Wednesday, September 2, 2009

Adaptation driven by novel mutations or from selection on standing genetic variation?























Our collegue Hopi Hoekstra at Harvard University in the US, who visited us in August last year, has a paper in one of the last issues of Science. You can read a brief report on the website Science Daily here.

At first I was not very excited about this paper, as it appears to be the usual story about the melanocortin receptor (MC1R) and how it affects coat colour patterns in various mice populations, a story that by know is sufficiently wellknown and established so one wonders what remains to be discovered.

MC1R is responsible for dark coat colour in mice that occur in dark habitats (see above), e. g. on the dark lava flows in Arizona, that Hopi Hoekstra has previously studied together with her colleague Michael Nachmann.

However, this new paper has a new twist: it appears as if selection has acted on a novel mutant in deer mice in Nebraska, and this novel that apparently appeared in the population shortly after the last Ice Age, about 8 000 years ago.

Catherine Linnen and Hopi have analyzed genetic variation among these different mice populations and estimated the age of the allele that causes light coat colour in the mice.
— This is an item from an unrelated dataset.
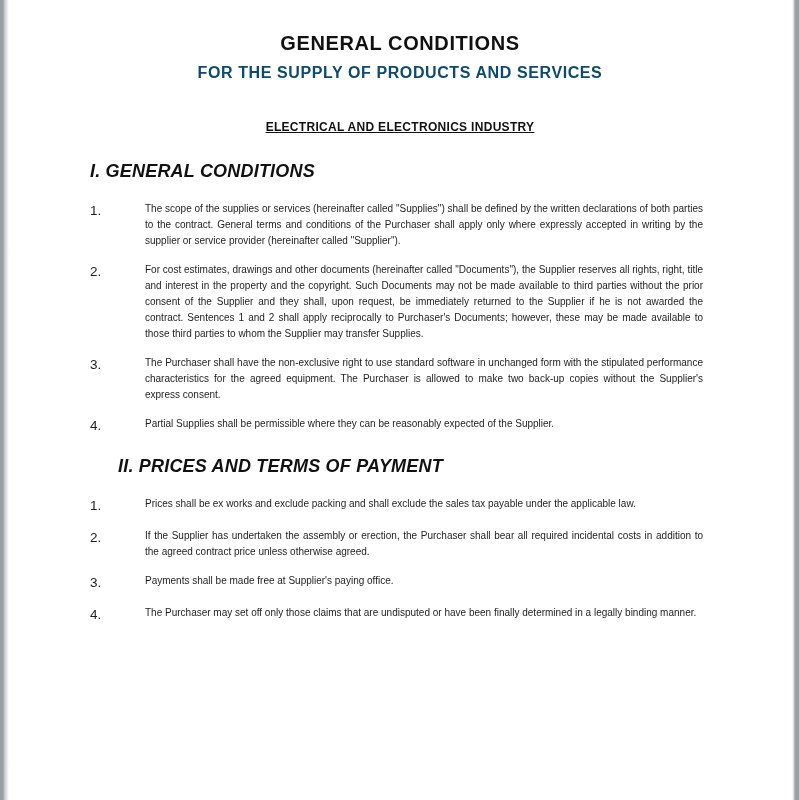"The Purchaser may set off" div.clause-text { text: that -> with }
Light coloured mice carry a certain allele at a gene called Agouti, and this allele is quite young as it shows evidence of a selective sweep through reduction in DNA sequence diversity around that particular allele. Linnen and Hoekstra have thus used the well-known statistical approach of coalescense analysis to infer the age of the novel mutation at the Agouti locus that is causing light coat colour.

This result is important, as it provides some contrast to recent suggestions that novel mutations might not be that important in cases of rapid evolutionary change, which have instead emphasize selection on standing genetic variation in rapid evolutionary change. For instance, rapid evolutionary change need not always to rely on standing genetic variation as suggested by the findings from other systems like sticklebacks. The alternative is instead that rapid adaptive change is driven by a process by which selection in novel environments "picks up" and favours alleles that already segregated in the ancestral population, rather than "waiting" for the emergence of rare novel beneficial mutations (that might take long time to appear).

This process is sometimes also called phenotype sorting, referring to how a polymorphic and variable base populations might become transformed in to a new (monomorphic and less variable) population through the selective increase and selective loss of already existing phenotypes, which are then "filtered" by selection in the novel environment. Something along these lines appears to also be the case in the freshwater isopods that we have studied in our group, and we discussed this earlier this year in a paper published in Journal of Evolutionary Biology, which you can find here.

In summary, the relative importance of selection acting on novel mutations vs. standing genetic variation is probably something that will be discussed a lot the coming years in evolutionary biology and ecology.